Biochemical markers of intelligence: a proton MR spectroscopy study of normal human brain

Rex E Jung, William M Brooks, Ronald A Yeo, Stephen J Chiulli, David C Weers, Wilmer L Sibbitt


Proton magnetic resonance spectroscopy (1H–MRS) offers a unique non–invasive approach to measurement of N-acetylaspartate (NAA) and choline (Cho), putative markers of neuronal and glial integrity. Previous studies revealed that these neurochemicals predict cognitive impairment in diseased subjects, although little is known about their relationship to cognitive functioning in healthy people.

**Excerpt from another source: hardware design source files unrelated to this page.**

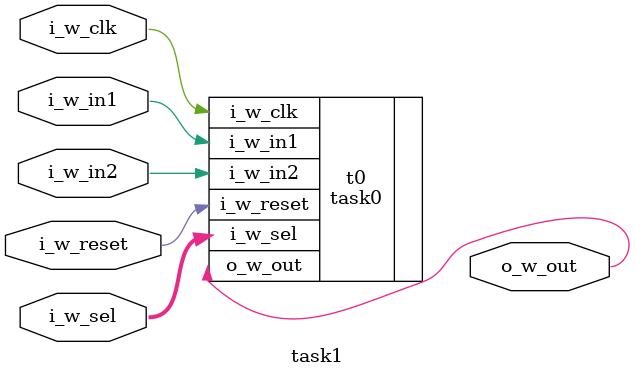
<source format=v>
module task1(
    output wire o_w_out,
    input wire[1:0] i_w_sel,
    input wire i_w_in1,
    input wire i_w_in2,
    input wire i_w_clk,
    input wire i_w_reset
);
    task0 t0(
     .o_w_out(o_w_out),
           .i_w_sel(i_w_sel),
           .i_w_clk(i_w_clk),
           .i_w_reset(i_w_reset),
           .i_w_in1(i_w_in1),
           .i_w_in2(i_w_in2)
);

endmodule

</source>
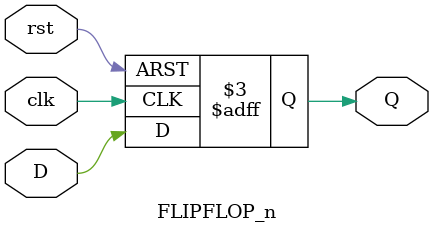
<source format=v>
module FLIPFLOP_n 
	(
	input rst,
	input clk,
	input D,
	output reg Q
	);		  

	always@(posedge clk or posedge rst)
		begin						  
			if (rst == 1'b1)
			Q <= 1'b1; 
			else
			Q <= D;
		end
		
endmodule

	
	
</source>
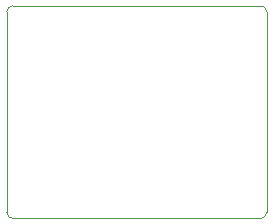
<source format=gm1>
G04 #@! TF.GenerationSoftware,KiCad,Pcbnew,8.0.2-8.0.2-0~ubuntu22.04.1*
G04 #@! TF.CreationDate,2024-05-04T14:39:35+03:00*
G04 #@! TF.ProjectId,Directional_Coupler,44697265-6374-4696-9f6e-616c5f436f75,A0*
G04 #@! TF.SameCoordinates,Original*
G04 #@! TF.FileFunction,Profile,NP*
%FSLAX46Y46*%
G04 Gerber Fmt 4.6, Leading zero omitted, Abs format (unit mm)*
G04 Created by KiCad (PCBNEW 8.0.2-8.0.2-0~ubuntu22.04.1) date 2024-05-04 14:39:35*
%MOMM*%
%LPD*%
G01*
G04 APERTURE LIST*
G04 #@! TA.AperFunction,Profile*
%ADD10C,0.050000*%
G04 #@! TD*
G04 APERTURE END LIST*
D10*
X88000000Y-58000000D02*
X88000000Y-41000000D01*
X88500000Y-40500000D02*
X109500000Y-40500000D01*
X110000000Y-58000000D02*
G75*
G02*
X109500000Y-58500000I-500000J0D01*
G01*
X109500000Y-58500000D02*
X88500000Y-58500000D01*
X110000000Y-41000000D02*
X110000000Y-58000000D01*
X109500000Y-40500000D02*
G75*
G02*
X110000000Y-41000000I0J-500000D01*
G01*
X88000000Y-41000000D02*
G75*
G02*
X88500000Y-40500000I500000J0D01*
G01*
X88500000Y-58500000D02*
G75*
G02*
X88000000Y-58000000I0J500000D01*
G01*
M02*

</source>
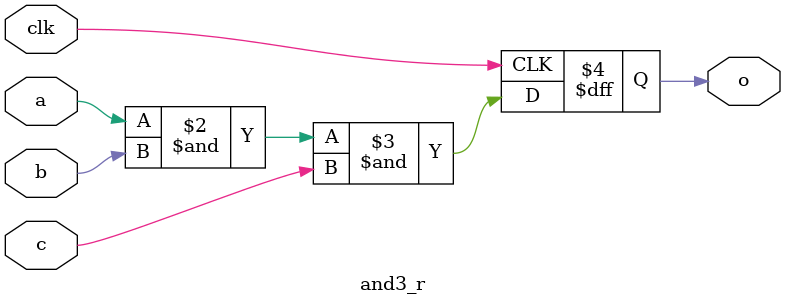
<source format=v>
module and3_r(
    input a,
    input b,
    input c,
    input clk,
    output reg o
);

always @ (posedge clk) begin
    o <= a & b & c;
end

endmodule
</source>
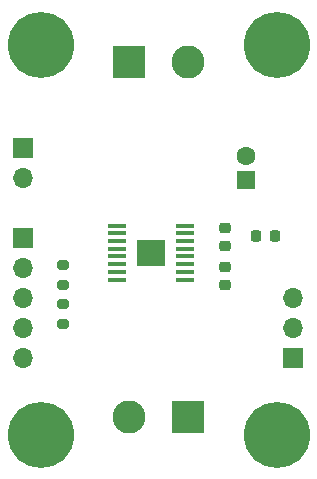
<source format=gbr>
%TF.GenerationSoftware,KiCad,Pcbnew,(7.0.0)*%
%TF.CreationDate,2023-03-21T16:51:35-07:00*%
%TF.ProjectId,DRV8874-breakout-board,44525638-3837-4342-9d62-7265616b6f75,rev?*%
%TF.SameCoordinates,Original*%
%TF.FileFunction,Soldermask,Top*%
%TF.FilePolarity,Negative*%
%FSLAX46Y46*%
G04 Gerber Fmt 4.6, Leading zero omitted, Abs format (unit mm)*
G04 Created by KiCad (PCBNEW (7.0.0)) date 2023-03-21 16:51:35*
%MOMM*%
%LPD*%
G01*
G04 APERTURE LIST*
G04 Aperture macros list*
%AMRoundRect*
0 Rectangle with rounded corners*
0 $1 Rounding radius*
0 $2 $3 $4 $5 $6 $7 $8 $9 X,Y pos of 4 corners*
0 Add a 4 corners polygon primitive as box body*
4,1,4,$2,$3,$4,$5,$6,$7,$8,$9,$2,$3,0*
0 Add four circle primitives for the rounded corners*
1,1,$1+$1,$2,$3*
1,1,$1+$1,$4,$5*
1,1,$1+$1,$6,$7*
1,1,$1+$1,$8,$9*
0 Add four rect primitives between the rounded corners*
20,1,$1+$1,$2,$3,$4,$5,0*
20,1,$1+$1,$4,$5,$6,$7,0*
20,1,$1+$1,$6,$7,$8,$9,0*
20,1,$1+$1,$8,$9,$2,$3,0*%
G04 Aperture macros list end*
%ADD10R,1.700000X1.700000*%
%ADD11O,1.700000X1.700000*%
%ADD12R,2.460000X2.310000*%
%ADD13RoundRect,0.100000X-0.687500X-0.100000X0.687500X-0.100000X0.687500X0.100000X-0.687500X0.100000X0*%
%ADD14RoundRect,0.225000X0.250000X-0.225000X0.250000X0.225000X-0.250000X0.225000X-0.250000X-0.225000X0*%
%ADD15C,5.600000*%
%ADD16R,2.800000X2.800000*%
%ADD17C,2.800000*%
%ADD18R,1.600000X1.600000*%
%ADD19C,1.600000*%
%ADD20RoundRect,0.200000X0.275000X-0.200000X0.275000X0.200000X-0.275000X0.200000X-0.275000X-0.200000X0*%
%ADD21RoundRect,0.225000X0.225000X0.250000X-0.225000X0.250000X-0.225000X-0.250000X0.225000X-0.250000X0*%
%ADD22RoundRect,0.200000X-0.275000X0.200000X-0.275000X-0.200000X0.275000X-0.200000X0.275000X0.200000X0*%
G04 APERTURE END LIST*
D10*
%TO.C,J105*%
X141959999Y-105679999D03*
D11*
X141959999Y-103139999D03*
X141959999Y-100599999D03*
%TD*%
D12*
%TO.C,U101*%
X129949999Y-96799999D03*
D13*
X127087500Y-94525000D03*
X127087500Y-95175000D03*
X127087500Y-95825000D03*
X127087500Y-96475000D03*
X127087500Y-97125000D03*
X127087500Y-97775000D03*
X127087500Y-98425000D03*
X127087500Y-99075000D03*
X132812500Y-99075000D03*
X132812500Y-98425000D03*
X132812500Y-97775000D03*
X132812500Y-97125000D03*
X132812500Y-96475000D03*
X132812500Y-95825000D03*
X132812500Y-95175000D03*
X132812500Y-94525000D03*
%TD*%
D10*
%TO.C,J104*%
X119099999Y-95519999D03*
D11*
X119099999Y-98059999D03*
X119099999Y-100599999D03*
X119099999Y-103139999D03*
X119099999Y-105679999D03*
%TD*%
D14*
%TO.C,C101*%
X136200000Y-96275000D03*
X136200000Y-94725000D03*
%TD*%
D15*
%TO.C,H104*%
X140600000Y-112200000D03*
%TD*%
D16*
%TO.C,J103*%
X128099999Y-80699999D03*
D17*
X133100000Y-80700000D03*
%TD*%
D18*
%TO.C,C104*%
X137999999Y-90655112D03*
D19*
X138000000Y-88655113D03*
%TD*%
D14*
%TO.C,C102*%
X136200000Y-99575000D03*
X136200000Y-98025000D03*
%TD*%
D15*
%TO.C,H103*%
X120600000Y-112200000D03*
%TD*%
D20*
%TO.C,R101*%
X122500000Y-99525000D03*
X122500000Y-97875000D03*
%TD*%
D21*
%TO.C,C103*%
X140425000Y-95400000D03*
X138875000Y-95400000D03*
%TD*%
D10*
%TO.C,J102*%
X119099999Y-87899999D03*
D11*
X119099999Y-90439999D03*
%TD*%
D22*
%TO.C,R102*%
X122500000Y-101175000D03*
X122500000Y-102825000D03*
%TD*%
D15*
%TO.C,H102*%
X140600000Y-79200000D03*
%TD*%
D16*
%TO.C,J101*%
X133099999Y-110699999D03*
D17*
X128100000Y-110700000D03*
%TD*%
D15*
%TO.C,H101*%
X120600000Y-79200000D03*
%TD*%
M02*

</source>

We measured the concentrations of NAA and Cho in the left occipitoparietal white matter of 26 healthy adults and compared them with intellectual performance assessed by the Wechsler Adult Intelligence Scale-3. We found that NAA (b = 0.6, p up to 0.01) and Cho (b = -0.42, p up to 0.01) were independently associated with the Full-Scale Intelligence Quotient. Together, these metabolites accounted for a large proportion of the variance in intelligence (r2 = 0.45). Possible mechanisms underlying these correlations, such as mitochondrial function and myelin turnover, are discussed. 1H-MRS is a sensitive new tool to assess the neuronal underpinnings of cognitive function non-invasively.